This is my eighteenth and final post on the Ten Commandments using Buddy Dano’s study: FOR THE LAND OF THE FREE: THE TEN COMMANDMENTS OF FREEDOM and the only one dealing with the tenth commandment.
In this week’s excerpt Pastor Dano states that the Tenth Commandment is how the Apostle Paul realized that he had a sinful nature and that he needed a savior (which is true). Then Pastor Dano spends most of his discussion giving the Gospel. This is fine but not much detail regarding covetousness or why it was included in the Ten Commandments is given (remember that the purpose Ten Commandments is to protect the divine institutions).
It really doesn’t hurt to provide the Gospel regularly and I’m glad Pastor Dano did so again here. However, if any of my readers are looking for a more in-depth discussion of covetousness then I would like to recommend Bob Deffinbaugh’s write up titled “Everything You Ever Wanted to Know About Coveting — and a Whole Lot More! (Exodus 20:17)”. I would like to quote a couple of items from Pastor Deffinbaugh and urge anyone who is interested to follow the link.

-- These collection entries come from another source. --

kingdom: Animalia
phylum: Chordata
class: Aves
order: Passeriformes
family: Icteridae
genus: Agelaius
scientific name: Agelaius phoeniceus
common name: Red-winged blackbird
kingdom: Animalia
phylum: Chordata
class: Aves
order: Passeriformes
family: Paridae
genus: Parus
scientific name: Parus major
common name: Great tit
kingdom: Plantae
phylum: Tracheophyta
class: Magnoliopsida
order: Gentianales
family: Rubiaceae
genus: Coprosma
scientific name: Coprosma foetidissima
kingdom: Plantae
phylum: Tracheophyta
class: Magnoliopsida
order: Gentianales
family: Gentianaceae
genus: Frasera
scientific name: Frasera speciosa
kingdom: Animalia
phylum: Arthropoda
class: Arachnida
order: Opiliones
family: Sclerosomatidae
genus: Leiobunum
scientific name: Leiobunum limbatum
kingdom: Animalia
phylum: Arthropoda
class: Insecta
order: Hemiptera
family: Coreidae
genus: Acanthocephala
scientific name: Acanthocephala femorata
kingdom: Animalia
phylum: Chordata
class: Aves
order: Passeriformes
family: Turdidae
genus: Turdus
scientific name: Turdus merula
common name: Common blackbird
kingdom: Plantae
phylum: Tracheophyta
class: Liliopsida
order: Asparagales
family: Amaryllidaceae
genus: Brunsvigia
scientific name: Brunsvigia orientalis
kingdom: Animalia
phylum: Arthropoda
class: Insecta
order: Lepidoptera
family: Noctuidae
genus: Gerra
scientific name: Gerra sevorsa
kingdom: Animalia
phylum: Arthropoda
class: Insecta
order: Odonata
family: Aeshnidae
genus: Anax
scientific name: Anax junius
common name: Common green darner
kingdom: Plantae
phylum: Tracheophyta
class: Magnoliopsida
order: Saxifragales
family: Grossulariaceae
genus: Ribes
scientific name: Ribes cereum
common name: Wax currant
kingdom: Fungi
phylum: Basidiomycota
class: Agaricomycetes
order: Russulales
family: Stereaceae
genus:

Just because coveting is the root of all kinds of evil, we must be very careful not to conclude that all coveting is evil. The term “covet” for most of us is a loaded one, suggesting only evil desires. In the Scriptures, however, “covet” may be used both positively and negatively. One may covet in a good sense or in a bad sense, depending on the context in which the term is used.59 Our Lord strongly desired (He desired with desire, Luke 22:15) to eat the Passover with His disciples. Paul strongly desired to know Christ more intimately (Phil. 3:7-14), to be with those whom he loved in the Lord, as well as for their spiritual well-being and growth (cf. Phil. 1:7-11). Paul also encouraged the Corinthian saints to covet the better spiritual gifts:[…]
That is a good point to keep in mind!
Pastor Deffinbaugh also develops several points that I won’t go into in detail but I want to provide the summary of to whet your appetites to read further:
- It is only wrong to covet what God has denied us, or what is of little value.
- We covet most what we value most, what we believe to be good.
- What we covet most we will sacrifice to obtain.
- If God is the greatest good and of infinite value, then we men should covet having fellowship with Him, and make whatever sacrifice is required to attain and enjoy it.
- To covet anything more than God, is to place that thing we covet above God, which is idolatry.